Your objective: Collect every line of the material below that contains the string "depth". Matching is case-sensitive.

Records taken from a collection
↓
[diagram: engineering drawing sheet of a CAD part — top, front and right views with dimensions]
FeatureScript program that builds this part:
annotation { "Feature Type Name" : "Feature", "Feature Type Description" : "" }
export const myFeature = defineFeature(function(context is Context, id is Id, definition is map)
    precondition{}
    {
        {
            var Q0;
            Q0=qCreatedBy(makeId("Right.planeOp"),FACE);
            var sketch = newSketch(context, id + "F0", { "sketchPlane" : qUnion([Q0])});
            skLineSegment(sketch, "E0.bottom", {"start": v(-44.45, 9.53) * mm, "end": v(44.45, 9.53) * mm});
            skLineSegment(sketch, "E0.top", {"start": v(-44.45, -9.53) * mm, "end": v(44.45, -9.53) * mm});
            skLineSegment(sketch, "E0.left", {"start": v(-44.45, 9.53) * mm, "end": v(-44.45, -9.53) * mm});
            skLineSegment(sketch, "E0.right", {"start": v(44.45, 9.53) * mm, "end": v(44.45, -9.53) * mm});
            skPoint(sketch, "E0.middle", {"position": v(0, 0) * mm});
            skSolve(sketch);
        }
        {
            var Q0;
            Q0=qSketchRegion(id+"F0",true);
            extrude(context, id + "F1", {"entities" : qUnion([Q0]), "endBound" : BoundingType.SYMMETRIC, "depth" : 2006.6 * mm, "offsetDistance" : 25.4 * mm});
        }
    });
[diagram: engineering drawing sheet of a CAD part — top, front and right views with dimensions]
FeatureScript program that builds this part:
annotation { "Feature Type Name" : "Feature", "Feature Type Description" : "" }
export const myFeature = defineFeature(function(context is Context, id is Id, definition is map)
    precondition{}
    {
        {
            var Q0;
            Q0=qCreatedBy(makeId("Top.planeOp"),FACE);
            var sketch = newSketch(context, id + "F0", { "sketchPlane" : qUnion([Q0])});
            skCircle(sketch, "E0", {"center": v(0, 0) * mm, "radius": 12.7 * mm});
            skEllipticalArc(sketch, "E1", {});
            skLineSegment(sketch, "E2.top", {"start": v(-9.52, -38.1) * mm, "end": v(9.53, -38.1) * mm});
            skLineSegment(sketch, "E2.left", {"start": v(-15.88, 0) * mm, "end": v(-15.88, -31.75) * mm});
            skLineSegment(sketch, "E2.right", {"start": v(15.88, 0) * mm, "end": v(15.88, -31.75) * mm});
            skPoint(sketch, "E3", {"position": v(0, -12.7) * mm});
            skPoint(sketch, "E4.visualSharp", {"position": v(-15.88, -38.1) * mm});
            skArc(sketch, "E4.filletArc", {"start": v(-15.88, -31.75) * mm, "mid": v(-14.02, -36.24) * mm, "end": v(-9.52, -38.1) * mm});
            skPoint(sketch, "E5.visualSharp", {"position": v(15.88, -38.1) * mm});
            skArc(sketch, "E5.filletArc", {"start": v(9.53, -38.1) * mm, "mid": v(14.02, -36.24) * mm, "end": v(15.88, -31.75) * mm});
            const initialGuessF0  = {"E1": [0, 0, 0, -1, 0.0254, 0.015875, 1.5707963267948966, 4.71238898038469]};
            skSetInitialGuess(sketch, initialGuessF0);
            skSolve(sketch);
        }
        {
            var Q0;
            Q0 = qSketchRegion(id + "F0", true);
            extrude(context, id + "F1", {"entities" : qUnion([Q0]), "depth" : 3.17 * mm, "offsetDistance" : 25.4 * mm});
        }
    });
↑
Result of this exercise:
            extrude(context, id + "F1", {"entities" : qUnion([Q0]), "endBound" : BoundingType.SYMMETRIC, "depth" : 2006.6 * mm, "offsetDistance" : 25.4 * mm});
            extrude(context, id + "F1", {"entities" : qUnion([Q0]), "depth" : 3.17 * mm, "offsetDistance" : 25.4 * mm});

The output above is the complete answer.